- _Task statement_: Repeat the stretch of entries below from the line with "11: (291, 1473)" through the line with "54: (529, 1517)". Include both ends and add nothing.
--- Source records Enclosed Below ---
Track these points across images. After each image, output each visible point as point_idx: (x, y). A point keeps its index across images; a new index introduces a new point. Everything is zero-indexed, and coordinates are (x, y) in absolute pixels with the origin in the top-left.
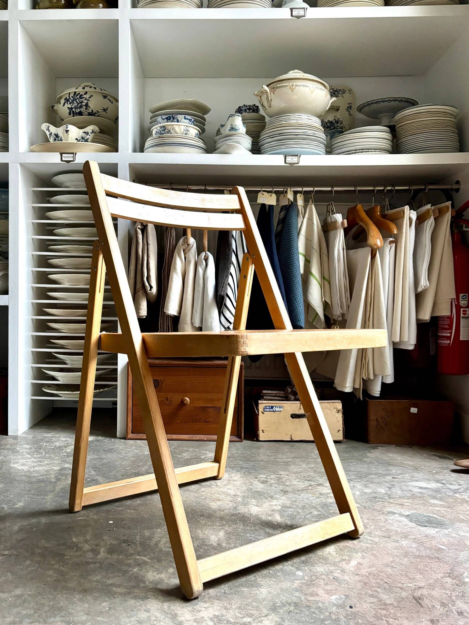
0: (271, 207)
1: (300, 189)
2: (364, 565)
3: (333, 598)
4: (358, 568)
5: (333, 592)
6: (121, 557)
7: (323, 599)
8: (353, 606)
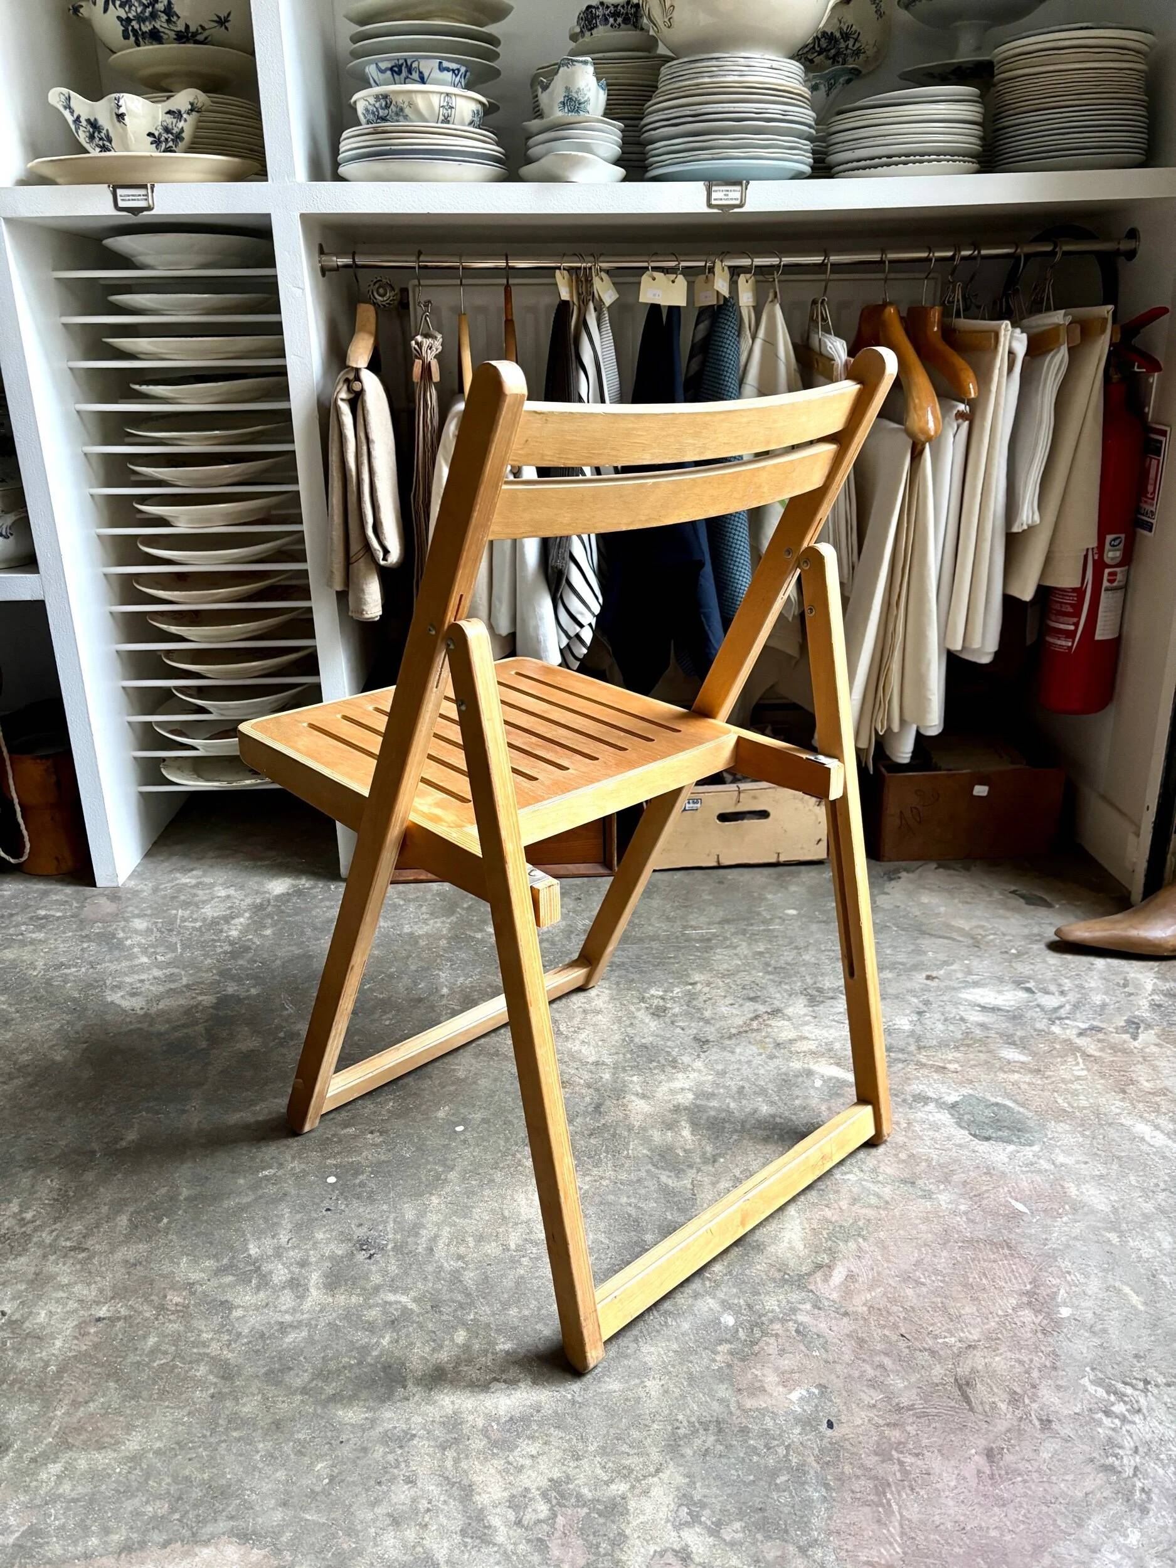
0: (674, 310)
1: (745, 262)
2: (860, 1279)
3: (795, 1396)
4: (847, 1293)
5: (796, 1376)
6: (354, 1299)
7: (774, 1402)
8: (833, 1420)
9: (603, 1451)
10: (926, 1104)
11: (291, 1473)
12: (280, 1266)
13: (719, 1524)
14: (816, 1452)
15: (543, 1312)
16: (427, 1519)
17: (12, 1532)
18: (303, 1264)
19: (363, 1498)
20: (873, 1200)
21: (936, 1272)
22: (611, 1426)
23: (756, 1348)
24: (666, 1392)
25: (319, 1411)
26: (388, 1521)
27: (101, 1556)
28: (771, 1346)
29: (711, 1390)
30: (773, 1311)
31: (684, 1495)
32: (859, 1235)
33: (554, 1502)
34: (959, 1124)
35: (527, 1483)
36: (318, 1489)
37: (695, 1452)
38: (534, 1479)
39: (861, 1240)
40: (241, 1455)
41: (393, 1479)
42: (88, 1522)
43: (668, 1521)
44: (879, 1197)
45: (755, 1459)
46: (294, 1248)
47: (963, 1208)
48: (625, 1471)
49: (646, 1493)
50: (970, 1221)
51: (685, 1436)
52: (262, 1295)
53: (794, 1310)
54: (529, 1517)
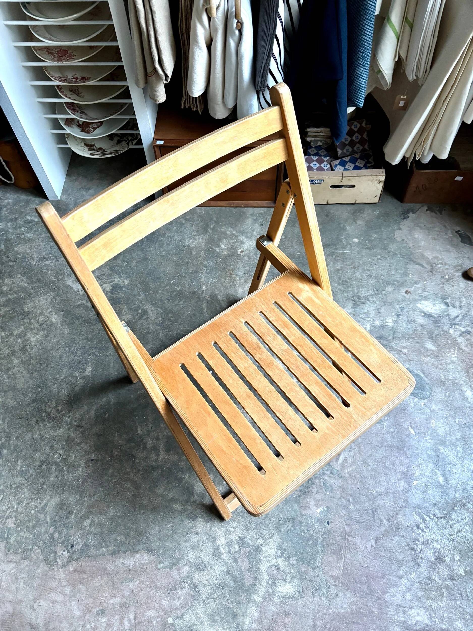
--- End of Enclosed Source records ---
--- Source records Enclosed Below ---
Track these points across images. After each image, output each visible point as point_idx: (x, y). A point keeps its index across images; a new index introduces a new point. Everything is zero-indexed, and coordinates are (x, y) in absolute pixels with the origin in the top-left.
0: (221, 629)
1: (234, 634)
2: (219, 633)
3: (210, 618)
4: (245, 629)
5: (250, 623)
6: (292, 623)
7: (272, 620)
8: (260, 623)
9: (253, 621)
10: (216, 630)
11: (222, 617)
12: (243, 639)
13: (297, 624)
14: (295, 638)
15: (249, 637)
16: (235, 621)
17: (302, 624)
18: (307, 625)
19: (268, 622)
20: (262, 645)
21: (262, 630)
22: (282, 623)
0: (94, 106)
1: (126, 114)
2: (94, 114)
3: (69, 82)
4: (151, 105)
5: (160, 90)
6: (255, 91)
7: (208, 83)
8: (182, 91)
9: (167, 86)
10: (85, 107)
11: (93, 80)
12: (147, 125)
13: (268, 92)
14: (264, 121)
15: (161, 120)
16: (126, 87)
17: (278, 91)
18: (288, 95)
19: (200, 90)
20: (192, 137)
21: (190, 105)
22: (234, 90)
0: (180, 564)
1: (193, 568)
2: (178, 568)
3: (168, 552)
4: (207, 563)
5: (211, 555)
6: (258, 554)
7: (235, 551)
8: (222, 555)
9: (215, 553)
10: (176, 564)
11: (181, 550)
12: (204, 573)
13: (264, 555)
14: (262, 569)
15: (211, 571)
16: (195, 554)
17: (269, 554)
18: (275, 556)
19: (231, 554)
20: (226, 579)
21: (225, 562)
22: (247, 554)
--- End of Enclosed Source records ---
- _Finished exercise_:
11: (291, 1473)
12: (280, 1266)
13: (719, 1524)
14: (816, 1452)
15: (543, 1312)
16: (427, 1519)
17: (12, 1532)
18: (303, 1264)
19: (363, 1498)
20: (873, 1200)
21: (936, 1272)
22: (611, 1426)
23: (756, 1348)
24: (666, 1392)
25: (319, 1411)
26: (388, 1521)
27: (101, 1556)
28: (771, 1346)
29: (711, 1390)
30: (773, 1311)
31: (684, 1495)
32: (859, 1235)
33: (554, 1502)
34: (959, 1124)
35: (527, 1483)
36: (318, 1489)
37: (695, 1452)
38: (534, 1479)
39: (861, 1240)
40: (241, 1455)
41: (393, 1479)
42: (88, 1522)
43: (668, 1521)
44: (879, 1197)
45: (755, 1459)
46: (294, 1248)
47: (963, 1208)
48: (625, 1471)
49: (646, 1493)
50: (970, 1221)
51: (685, 1436)
52: (262, 1295)
53: (794, 1310)
54: (529, 1517)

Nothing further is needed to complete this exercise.